**Task description:**
Please reproduce word for word the records from their first line through the line containing "command, and press enter", including both ends, and leave the pictures out of your answer.

**Extracted page text data:**
▼
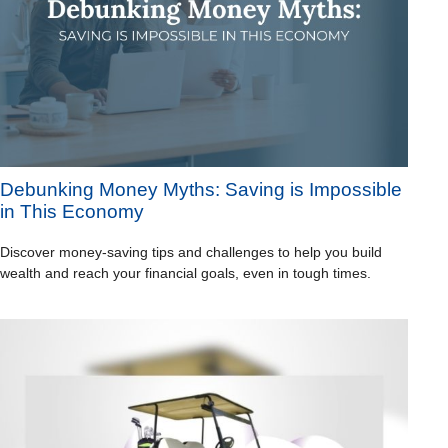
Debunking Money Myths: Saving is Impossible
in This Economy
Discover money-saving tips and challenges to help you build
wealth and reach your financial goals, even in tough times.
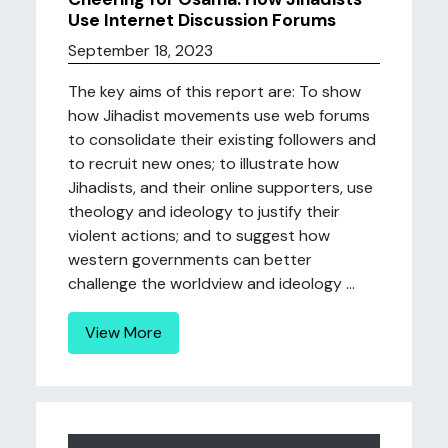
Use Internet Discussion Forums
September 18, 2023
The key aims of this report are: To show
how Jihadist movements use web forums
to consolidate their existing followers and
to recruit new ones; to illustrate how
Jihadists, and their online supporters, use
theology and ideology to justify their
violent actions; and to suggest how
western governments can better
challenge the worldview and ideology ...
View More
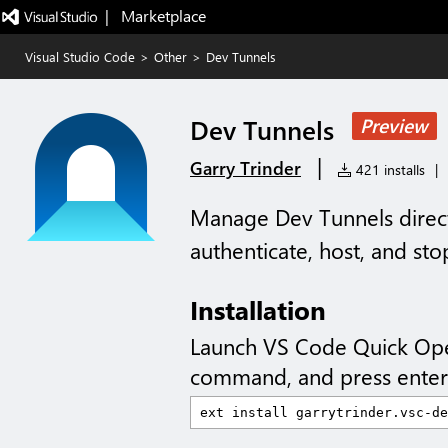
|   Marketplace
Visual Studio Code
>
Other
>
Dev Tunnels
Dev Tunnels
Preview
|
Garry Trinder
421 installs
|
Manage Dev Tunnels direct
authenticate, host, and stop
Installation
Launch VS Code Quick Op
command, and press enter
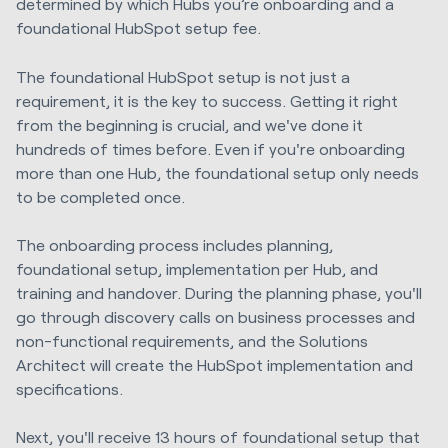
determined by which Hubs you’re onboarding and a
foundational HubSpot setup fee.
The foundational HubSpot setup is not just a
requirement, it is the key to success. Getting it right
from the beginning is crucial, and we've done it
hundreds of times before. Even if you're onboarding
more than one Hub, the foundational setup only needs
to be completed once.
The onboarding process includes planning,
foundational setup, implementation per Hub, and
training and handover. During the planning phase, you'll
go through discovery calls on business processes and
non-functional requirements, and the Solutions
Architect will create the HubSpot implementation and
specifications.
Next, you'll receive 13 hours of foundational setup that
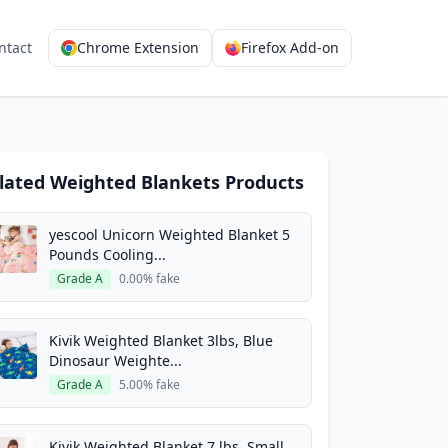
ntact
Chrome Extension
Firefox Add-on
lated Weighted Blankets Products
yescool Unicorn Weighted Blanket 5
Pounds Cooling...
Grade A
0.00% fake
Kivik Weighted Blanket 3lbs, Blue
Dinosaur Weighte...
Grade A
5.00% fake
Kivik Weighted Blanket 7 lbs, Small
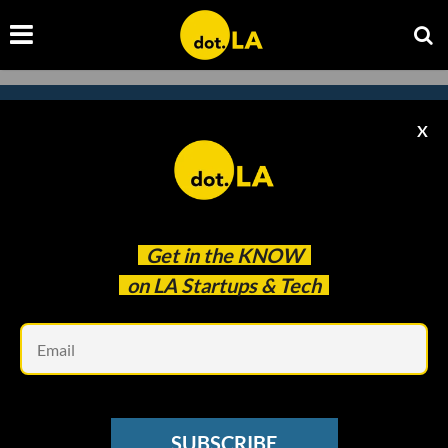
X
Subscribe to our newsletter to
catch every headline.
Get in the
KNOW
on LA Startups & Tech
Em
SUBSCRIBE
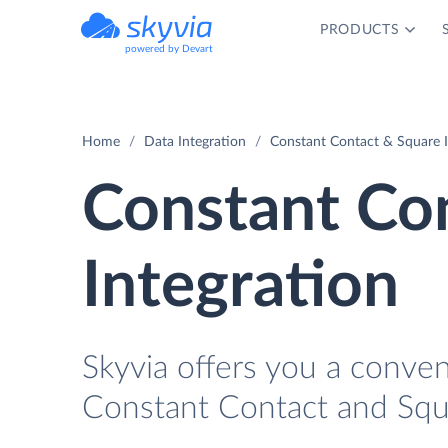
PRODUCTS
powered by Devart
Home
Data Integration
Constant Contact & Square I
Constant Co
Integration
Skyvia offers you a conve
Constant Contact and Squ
▲
**Solution:**
Debunking Money Myths: Saving is Impossible
in This Economy
Discover money-saving tips and challenges to help you build
wealth and reach your financial goals, even in tough times.
Use Internet Discussion Forums
September 18, 2023
The key aims of this report are: To show
how Jihadist movements use web forums
to consolidate their existing followers and
to recruit new ones; to illustrate how
Jihadists, and their online supporters, use
theology and ideology to justify their
violent actions; and to suggest how
western governments can better
challenge the worldview and ideology ...
View More
|   Marketplace
Visual Studio Code
>
Other
>
Dev Tunnels
Dev Tunnels
Preview
|
Garry Trinder
421 installs
|
Manage Dev Tunnels direct
authenticate, host, and stop
Installation
Launch VS Code Quick Op
command, and press enter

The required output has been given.